• YOUR ASSIGNMENT
Go through the data line by line. Copy each one holding the string "dining".

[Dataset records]
== Segment start ==
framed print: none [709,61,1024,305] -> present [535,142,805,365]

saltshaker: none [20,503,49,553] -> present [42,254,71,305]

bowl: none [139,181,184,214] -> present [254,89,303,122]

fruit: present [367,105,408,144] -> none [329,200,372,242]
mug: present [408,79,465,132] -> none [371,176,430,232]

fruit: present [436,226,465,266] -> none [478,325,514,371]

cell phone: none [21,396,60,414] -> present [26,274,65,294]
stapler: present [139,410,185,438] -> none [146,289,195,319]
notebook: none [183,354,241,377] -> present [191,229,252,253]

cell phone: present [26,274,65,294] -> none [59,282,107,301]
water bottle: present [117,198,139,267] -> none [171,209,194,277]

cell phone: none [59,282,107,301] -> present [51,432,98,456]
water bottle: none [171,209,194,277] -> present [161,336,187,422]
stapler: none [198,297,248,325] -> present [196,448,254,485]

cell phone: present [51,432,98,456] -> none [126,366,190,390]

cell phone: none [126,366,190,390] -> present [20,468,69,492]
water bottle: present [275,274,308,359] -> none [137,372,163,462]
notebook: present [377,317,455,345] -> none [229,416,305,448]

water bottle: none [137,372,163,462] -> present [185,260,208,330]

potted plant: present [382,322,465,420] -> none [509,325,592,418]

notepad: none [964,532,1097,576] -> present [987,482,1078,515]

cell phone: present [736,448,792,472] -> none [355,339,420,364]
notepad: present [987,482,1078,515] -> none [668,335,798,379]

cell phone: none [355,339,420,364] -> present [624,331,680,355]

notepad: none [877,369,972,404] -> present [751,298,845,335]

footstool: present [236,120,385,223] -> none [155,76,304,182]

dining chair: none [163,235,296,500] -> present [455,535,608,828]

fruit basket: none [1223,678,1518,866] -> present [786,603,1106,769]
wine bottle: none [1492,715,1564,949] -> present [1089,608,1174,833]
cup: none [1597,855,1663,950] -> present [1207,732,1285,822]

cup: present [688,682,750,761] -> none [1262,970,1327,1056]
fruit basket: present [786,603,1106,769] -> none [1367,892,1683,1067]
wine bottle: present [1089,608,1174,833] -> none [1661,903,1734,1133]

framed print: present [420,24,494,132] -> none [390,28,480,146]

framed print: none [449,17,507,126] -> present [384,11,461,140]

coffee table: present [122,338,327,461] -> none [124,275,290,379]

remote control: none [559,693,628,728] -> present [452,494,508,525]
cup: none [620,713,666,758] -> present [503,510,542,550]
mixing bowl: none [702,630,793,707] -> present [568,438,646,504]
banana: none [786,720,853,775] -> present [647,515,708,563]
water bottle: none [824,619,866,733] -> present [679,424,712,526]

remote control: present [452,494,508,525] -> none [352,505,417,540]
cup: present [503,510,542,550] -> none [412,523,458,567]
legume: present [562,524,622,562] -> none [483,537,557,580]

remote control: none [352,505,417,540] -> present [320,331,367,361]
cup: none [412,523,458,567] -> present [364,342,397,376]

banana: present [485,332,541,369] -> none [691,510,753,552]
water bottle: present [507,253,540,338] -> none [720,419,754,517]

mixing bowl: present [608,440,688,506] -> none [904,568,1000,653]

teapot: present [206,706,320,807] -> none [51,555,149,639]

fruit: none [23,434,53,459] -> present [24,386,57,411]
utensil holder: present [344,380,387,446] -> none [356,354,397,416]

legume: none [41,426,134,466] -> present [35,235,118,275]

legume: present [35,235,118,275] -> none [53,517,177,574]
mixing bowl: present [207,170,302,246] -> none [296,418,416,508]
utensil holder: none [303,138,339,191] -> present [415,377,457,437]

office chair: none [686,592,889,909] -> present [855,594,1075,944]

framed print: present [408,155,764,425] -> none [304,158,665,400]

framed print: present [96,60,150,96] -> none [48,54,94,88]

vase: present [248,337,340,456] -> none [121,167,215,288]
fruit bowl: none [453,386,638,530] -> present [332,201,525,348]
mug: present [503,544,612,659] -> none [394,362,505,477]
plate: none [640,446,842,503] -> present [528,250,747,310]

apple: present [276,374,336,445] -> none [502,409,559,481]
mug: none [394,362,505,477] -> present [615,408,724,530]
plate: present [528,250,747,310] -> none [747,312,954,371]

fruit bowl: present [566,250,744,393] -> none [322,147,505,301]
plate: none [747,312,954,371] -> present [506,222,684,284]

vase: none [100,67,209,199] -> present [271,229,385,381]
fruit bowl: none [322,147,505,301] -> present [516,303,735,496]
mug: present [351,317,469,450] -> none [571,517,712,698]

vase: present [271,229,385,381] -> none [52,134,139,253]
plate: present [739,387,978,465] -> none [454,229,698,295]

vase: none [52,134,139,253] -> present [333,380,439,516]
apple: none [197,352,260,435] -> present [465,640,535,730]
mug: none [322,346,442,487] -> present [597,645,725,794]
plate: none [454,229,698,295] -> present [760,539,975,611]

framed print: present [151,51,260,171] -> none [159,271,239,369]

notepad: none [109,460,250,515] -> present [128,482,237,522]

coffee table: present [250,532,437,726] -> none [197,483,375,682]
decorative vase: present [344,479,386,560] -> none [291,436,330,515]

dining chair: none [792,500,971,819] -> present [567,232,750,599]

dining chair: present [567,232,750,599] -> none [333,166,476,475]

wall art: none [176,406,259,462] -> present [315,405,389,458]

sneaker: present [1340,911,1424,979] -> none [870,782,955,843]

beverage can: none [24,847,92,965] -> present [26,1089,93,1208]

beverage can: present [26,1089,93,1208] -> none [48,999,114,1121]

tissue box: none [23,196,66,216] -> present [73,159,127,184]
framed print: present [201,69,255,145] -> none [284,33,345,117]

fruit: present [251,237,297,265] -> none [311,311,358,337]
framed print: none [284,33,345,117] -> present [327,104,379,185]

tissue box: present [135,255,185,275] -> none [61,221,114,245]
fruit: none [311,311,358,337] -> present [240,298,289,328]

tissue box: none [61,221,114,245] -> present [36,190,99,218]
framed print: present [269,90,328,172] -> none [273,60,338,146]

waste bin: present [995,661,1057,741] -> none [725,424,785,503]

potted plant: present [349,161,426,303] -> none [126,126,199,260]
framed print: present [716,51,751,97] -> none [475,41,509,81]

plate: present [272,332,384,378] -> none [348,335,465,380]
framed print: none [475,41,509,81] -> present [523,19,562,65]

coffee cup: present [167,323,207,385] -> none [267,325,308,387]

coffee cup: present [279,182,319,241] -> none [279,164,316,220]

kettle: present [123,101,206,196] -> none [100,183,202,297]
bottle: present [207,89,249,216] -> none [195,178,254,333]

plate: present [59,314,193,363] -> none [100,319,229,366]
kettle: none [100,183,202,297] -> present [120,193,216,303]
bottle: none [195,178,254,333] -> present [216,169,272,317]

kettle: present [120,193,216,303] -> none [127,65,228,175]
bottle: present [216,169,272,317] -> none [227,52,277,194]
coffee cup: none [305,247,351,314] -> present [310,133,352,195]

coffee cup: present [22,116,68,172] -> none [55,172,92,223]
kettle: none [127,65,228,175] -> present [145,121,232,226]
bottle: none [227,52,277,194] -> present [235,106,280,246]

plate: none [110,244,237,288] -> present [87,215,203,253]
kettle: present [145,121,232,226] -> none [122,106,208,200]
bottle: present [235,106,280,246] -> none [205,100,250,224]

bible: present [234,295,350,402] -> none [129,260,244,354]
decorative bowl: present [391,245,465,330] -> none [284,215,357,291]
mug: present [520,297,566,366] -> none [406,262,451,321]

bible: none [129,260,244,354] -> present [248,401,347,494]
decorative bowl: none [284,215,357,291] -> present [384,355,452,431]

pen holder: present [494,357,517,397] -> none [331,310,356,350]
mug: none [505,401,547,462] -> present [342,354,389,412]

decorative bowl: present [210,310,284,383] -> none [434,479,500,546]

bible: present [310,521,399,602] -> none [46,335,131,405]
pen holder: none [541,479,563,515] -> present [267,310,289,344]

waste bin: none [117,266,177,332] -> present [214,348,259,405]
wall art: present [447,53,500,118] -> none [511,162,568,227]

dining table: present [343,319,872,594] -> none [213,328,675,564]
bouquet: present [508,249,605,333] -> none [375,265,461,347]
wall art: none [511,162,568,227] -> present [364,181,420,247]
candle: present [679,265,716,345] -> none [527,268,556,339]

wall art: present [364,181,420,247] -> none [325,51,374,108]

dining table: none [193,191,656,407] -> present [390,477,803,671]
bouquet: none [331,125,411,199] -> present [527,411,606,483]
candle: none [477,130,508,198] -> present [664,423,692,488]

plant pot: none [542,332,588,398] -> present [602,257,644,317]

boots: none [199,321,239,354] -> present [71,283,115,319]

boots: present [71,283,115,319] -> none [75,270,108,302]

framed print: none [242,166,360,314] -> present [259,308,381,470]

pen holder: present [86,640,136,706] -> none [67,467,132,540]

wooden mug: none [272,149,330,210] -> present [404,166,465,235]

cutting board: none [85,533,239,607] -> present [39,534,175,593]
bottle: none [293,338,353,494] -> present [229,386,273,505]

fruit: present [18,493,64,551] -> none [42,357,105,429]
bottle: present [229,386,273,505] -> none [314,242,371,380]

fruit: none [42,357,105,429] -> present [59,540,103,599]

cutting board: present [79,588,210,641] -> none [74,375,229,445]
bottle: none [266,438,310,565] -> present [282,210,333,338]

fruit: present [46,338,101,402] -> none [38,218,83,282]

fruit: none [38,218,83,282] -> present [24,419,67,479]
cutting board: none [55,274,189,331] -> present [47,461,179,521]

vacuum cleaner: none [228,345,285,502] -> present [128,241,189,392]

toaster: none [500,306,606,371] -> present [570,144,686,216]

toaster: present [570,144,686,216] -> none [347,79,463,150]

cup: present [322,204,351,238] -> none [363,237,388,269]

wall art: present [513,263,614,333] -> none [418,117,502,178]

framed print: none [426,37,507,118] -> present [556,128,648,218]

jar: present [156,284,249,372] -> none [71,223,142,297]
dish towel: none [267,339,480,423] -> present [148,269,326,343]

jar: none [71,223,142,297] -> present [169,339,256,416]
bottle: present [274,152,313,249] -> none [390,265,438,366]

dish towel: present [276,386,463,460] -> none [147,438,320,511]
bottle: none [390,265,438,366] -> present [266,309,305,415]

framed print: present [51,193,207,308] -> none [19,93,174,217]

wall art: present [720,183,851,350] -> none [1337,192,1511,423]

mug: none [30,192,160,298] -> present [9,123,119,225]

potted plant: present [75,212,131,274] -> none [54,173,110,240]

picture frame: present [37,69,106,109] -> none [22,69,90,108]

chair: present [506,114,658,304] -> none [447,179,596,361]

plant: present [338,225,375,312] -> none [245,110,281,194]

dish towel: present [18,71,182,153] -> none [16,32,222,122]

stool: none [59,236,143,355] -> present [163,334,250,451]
== Segment end ==
• SOLUTION
dining chair: none [163,235,296,500] -> present [455,535,608,828]
dining chair: none [792,500,971,819] -> present [567,232,750,599]
dining chair: present [567,232,750,599] -> none [333,166,476,475]
dining table: present [343,319,872,594] -> none [213,328,675,564]
dining table: none [193,191,656,407] -> present [390,477,803,671]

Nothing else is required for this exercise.